--- TASK DIRECTIONS ---
Put all of the material below into a two-column CSV with the header input,output and one row for each pair of text and answer. Place each text and its answer in one quoted field, turn line breaks into spaces, and leave the pictures out.

[Region labeling records]
====

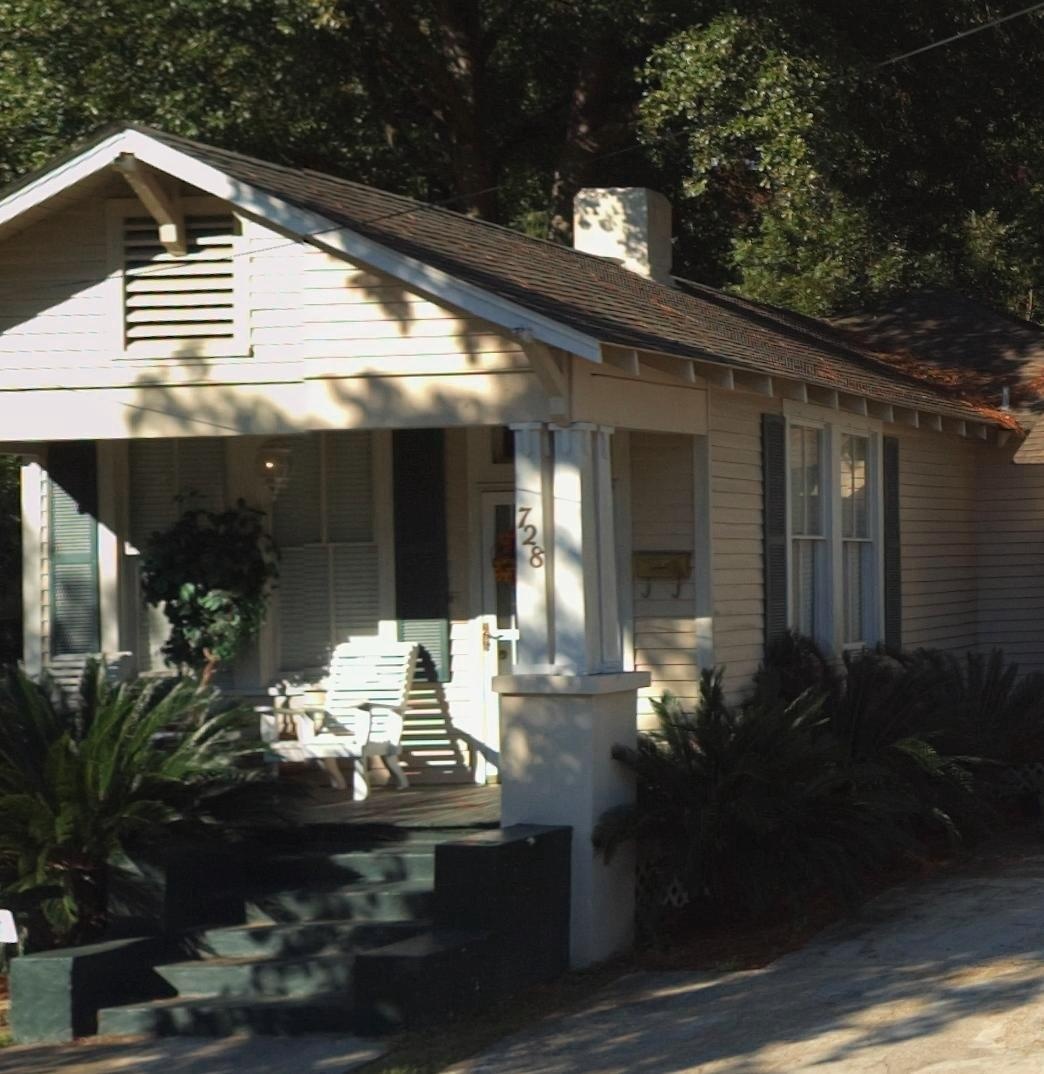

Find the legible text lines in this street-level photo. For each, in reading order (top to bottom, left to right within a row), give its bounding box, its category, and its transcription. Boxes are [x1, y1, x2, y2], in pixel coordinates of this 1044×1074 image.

[515, 505, 547, 572] StreetNumber: 728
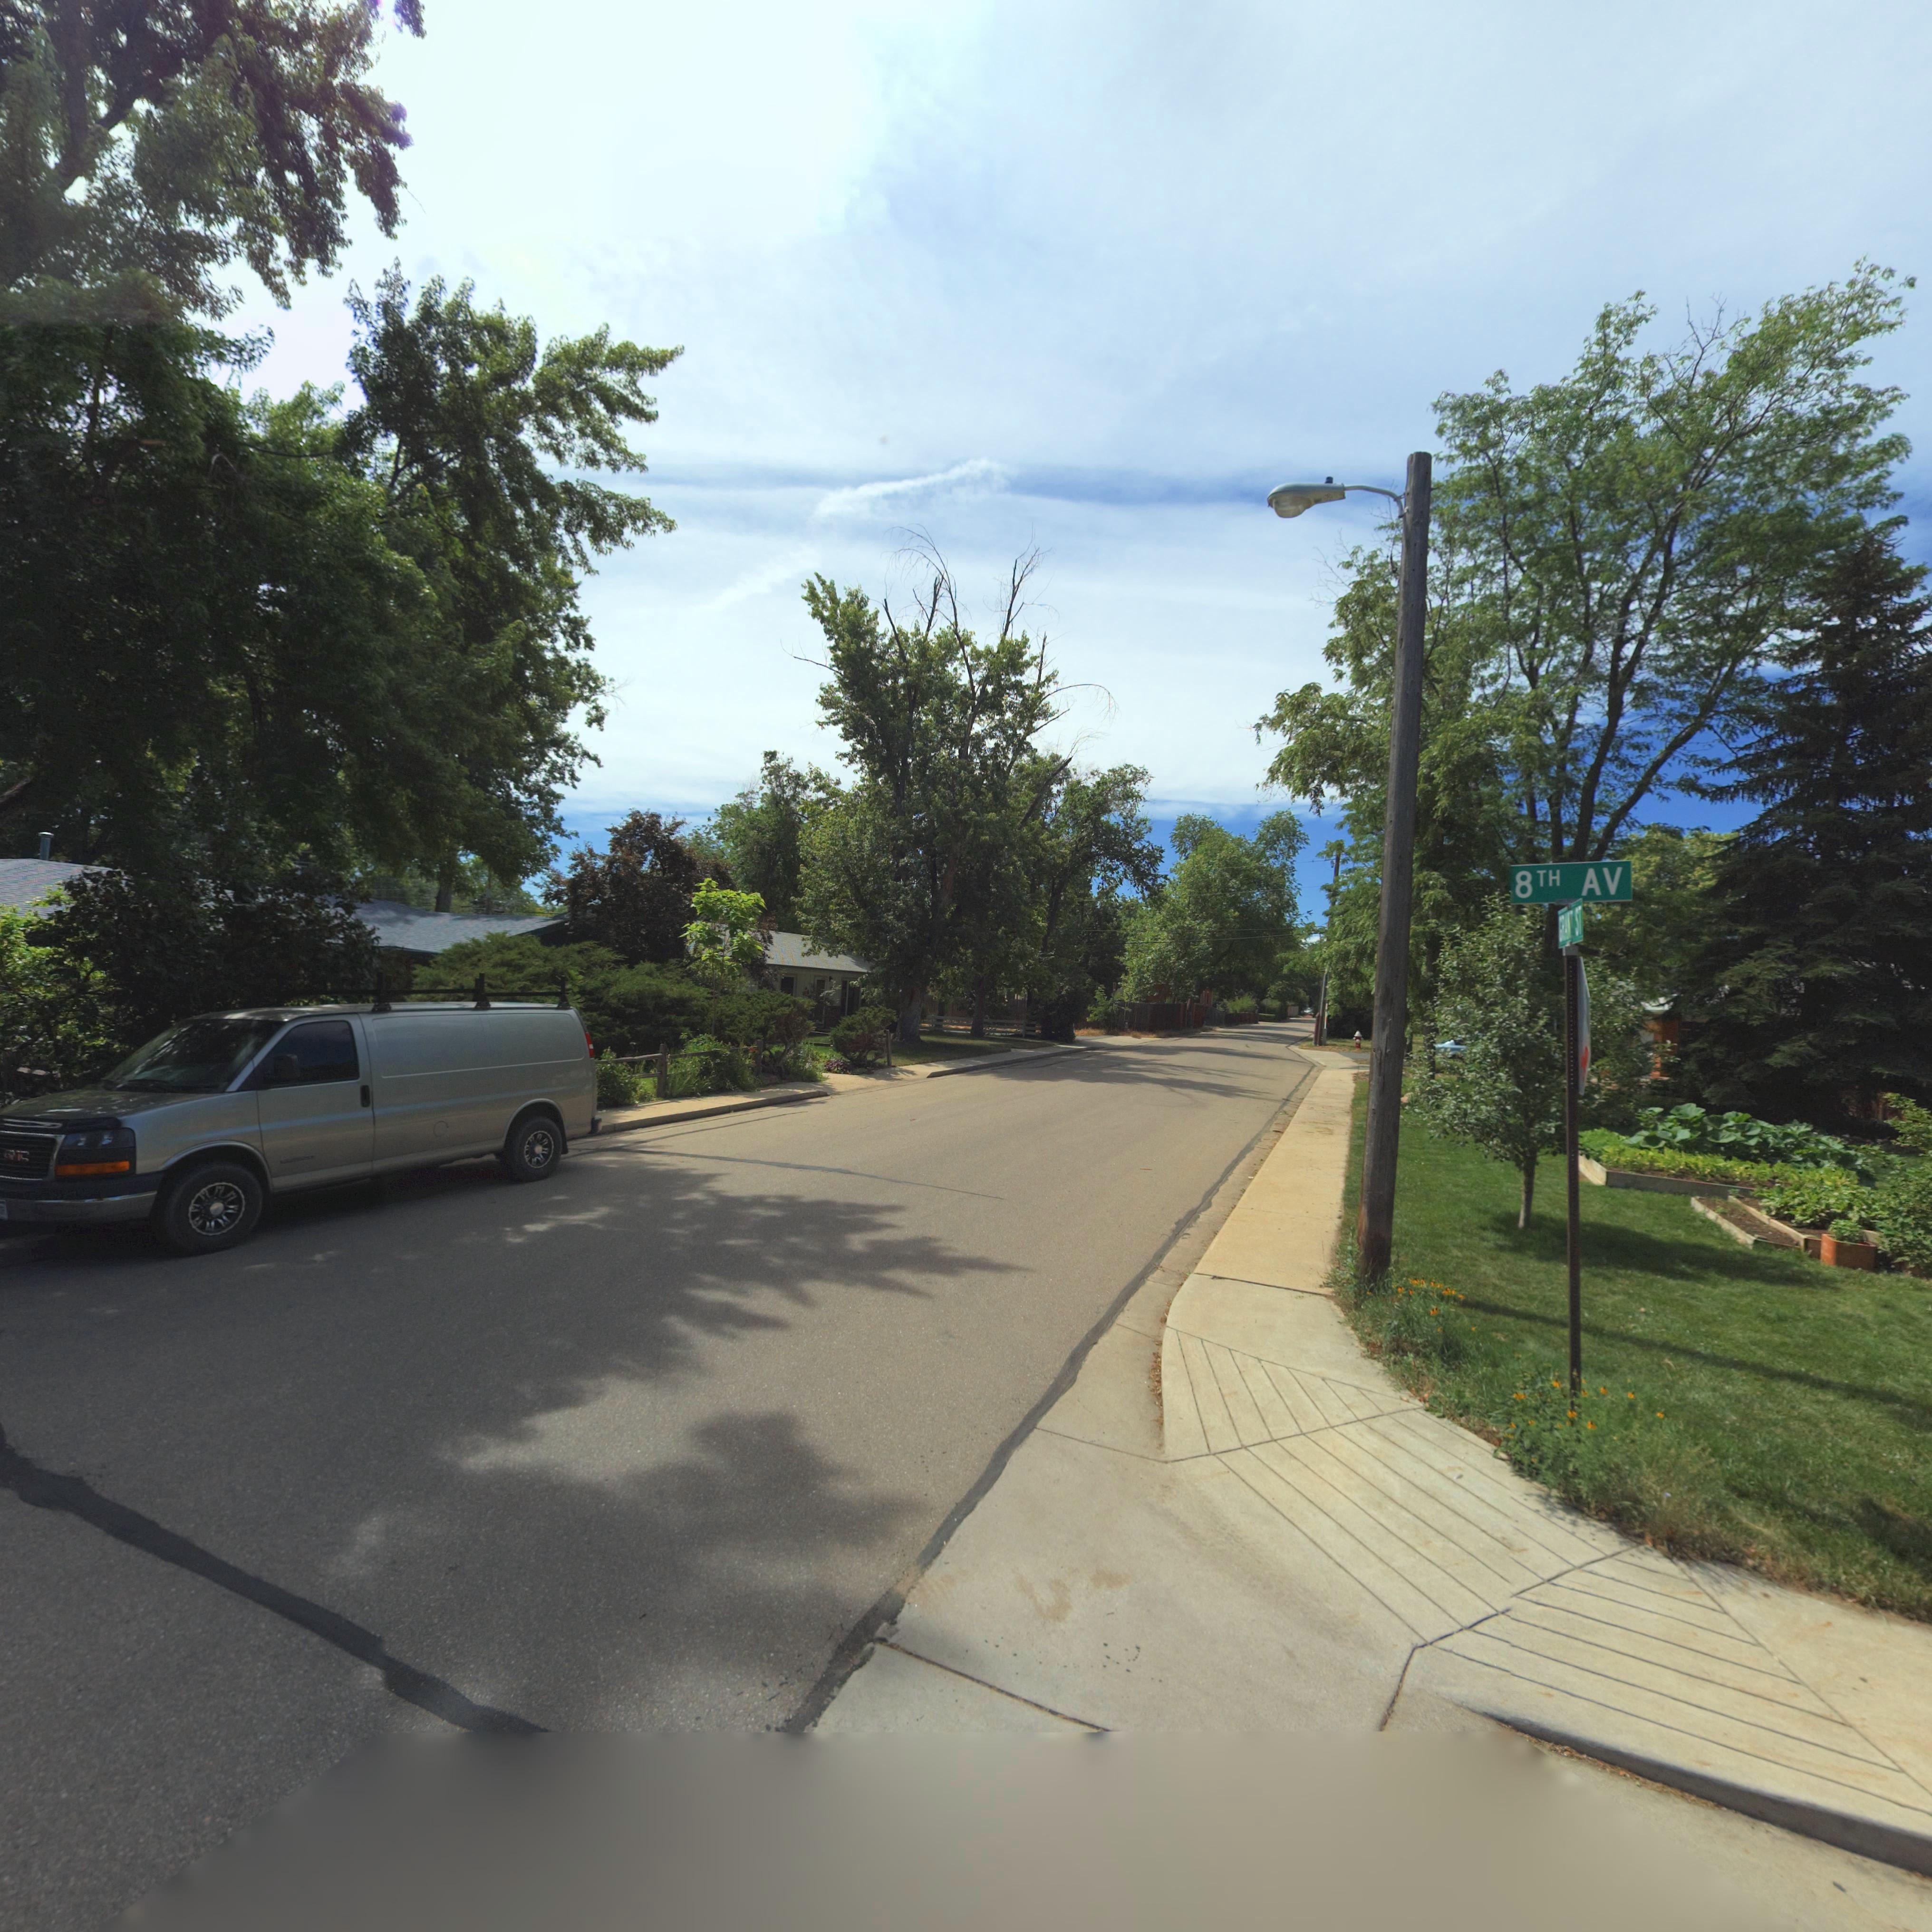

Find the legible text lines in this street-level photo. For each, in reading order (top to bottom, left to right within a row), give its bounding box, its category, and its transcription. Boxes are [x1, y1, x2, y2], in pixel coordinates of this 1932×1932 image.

[1515, 866, 1623, 898] StreetName: 8TH AV
[1557, 905, 1581, 942] StreetName: GRANT ST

====

--- EXERCISE OUTPUT ---
input,output
"Find the legible text lines in this street-level photo. For each, in reading order (top to bottom, left to right within a row), give its bounding box, its category, and its transcription. Boxes are [x1, y1, x2, y2], in pixel coordinates of this 1044×1074 image.","[515, 505, 547, 572] StreetNumber: 728"
"Find the legible text lines in this street-level photo. For each, in reading order (top to bottom, left to right within a row), give its bounding box, its category, and its transcription. Boxes are [x1, y1, x2, y2], in pixel coordinates of this 1932×1932 image.","[1515, 866, 1623, 898] StreetName: 8TH AV [1557, 905, 1581, 942] StreetName: GRANT ST"